Cineplexity: You need a minimum of 4 to get the cracking, but there's really no upper limit except the practicality of getting people around the table and/or having the director hear the answers.

Lemons & Lemonade: This is a trick-taking card game. There are exactly 50 cards in the deck, and the game plays best with 5, meaning that all cards are dealt. You need at least 3 to get enough cards into play to make the game dynamic, and with more than 5, the hand size decreases too much, plus it becomes hard to manage the secret information in the game.

Our other card game: This game has 35 cards, and if you play 7, then all of the cards are dealt.
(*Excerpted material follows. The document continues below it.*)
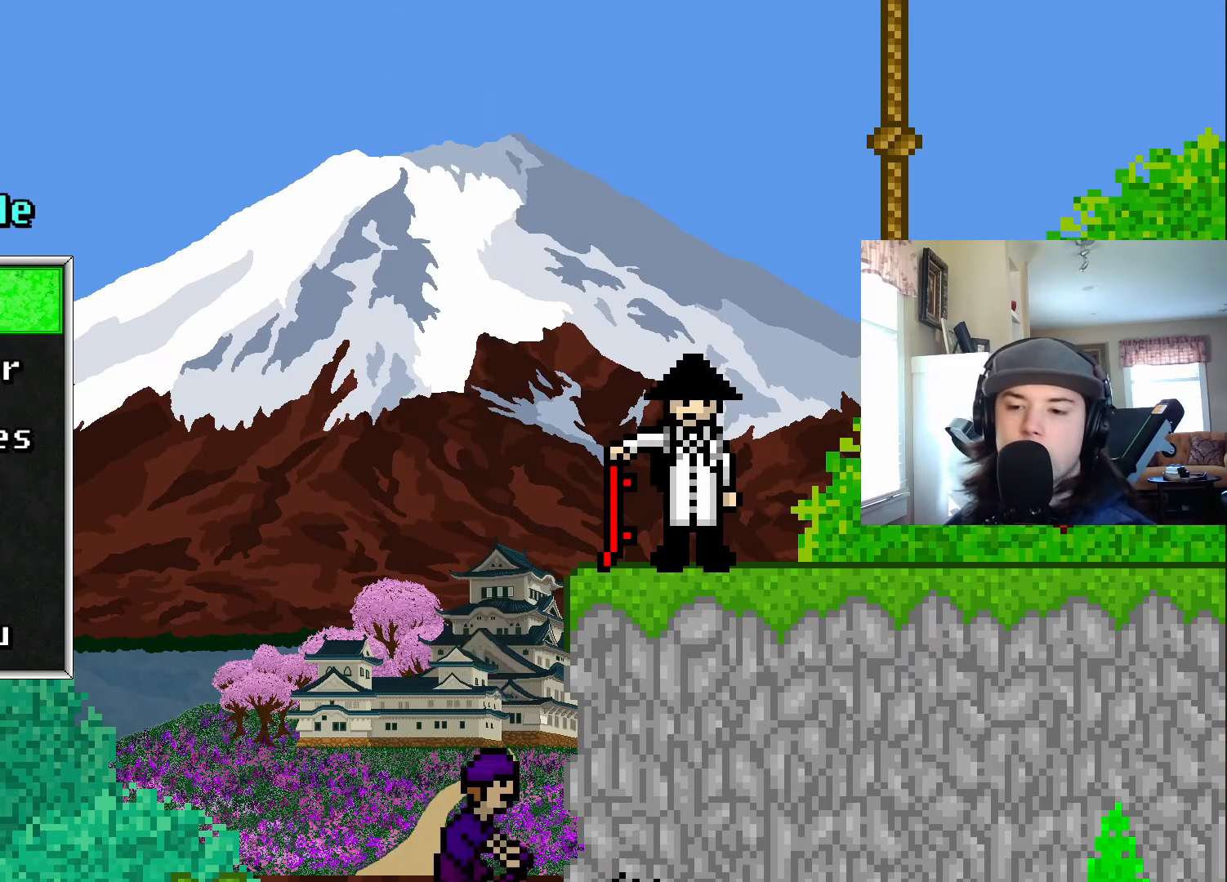
{"buttons": [], "events": [[17, "DPAD_UP", "up"], [83, "CROSS", "down"], [200, "CROSS", "up"]]}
This is a perfect-balance thing: The game has some delicate symmetries (the maximum hand score is also 35), and there's no way to make it bigger.

Our area majority game: This plays 3 or 4. The scale of the game prevents more than four players; the majorities could get too fractured.

Our abstract strategy game: This plays 2 to 6. There's a 7x7 playing surface -- 2 players play with 12 pieces, 3 play 8, 4 play 6, 5 play 5 and 6 play 4. You really couldn't play with more, because each player would get too few pieces, and the board can't be much bigger without making the game too long.

Our tile-placement game: This plays 2 to 6. Here the playspace would have to be expanded for each additional player, which dilutes the nature of the player interactions.

Our building game: This plays 3 to 5. At 5, the game can more somewhat slowly because it's not simultaneous action, although the nature of each turn involves common resources so players are continuously engaged. This is sort of a "magic" circumstance, because having up to 5 players fits very neatly with the rest of the game design -- it works with the nature of the building resources, with the final scoring, etc. It was easily to balance some very light special powers with five players. To add another player would really knock the thing off its axis, requiring a whole new approach to buildings and resources.

Our deduction/party game: We're not sure how many this plays yet. I think it could be as much as 10. You're trying to deduce things about other players, so more players just means more variables to consider, but in a pleasant brain-burning way.

Our spellcasting game: This plays 3 to 6. You cast spells on objects between you and the other players, so the physical placement of things if very important. There's a geometric relationship here: With 3 players, there are 3 targets; with 4 players, there are 6 targets; with 5 players, there are 10 targets; with 6 players there are 15 targets. Greater than six would be 21 targets, and suddenly the game gets unmanagable.

Our auction game: This plays 3 or 4. You're bidding on revenue opportunities, and to scale it up to more than 4 players, you would need to significantly increase the revenue opportunities.

So: Number of players is exponentially related to game scale. It's hard to do two (except in binary situations where you're trying to hurt one another), and it's hard to do 5 and up. Most eurogames model something, and it's easiest for 3 to 4 people to get their hands dirty working on it. There's enough competition and interaction for a managable amount of resources, and you can develop strategy. Bigger than that, though, as we see with spellcasting or the auction game, and suddenly the game can be overwhelmed by the necessary scale.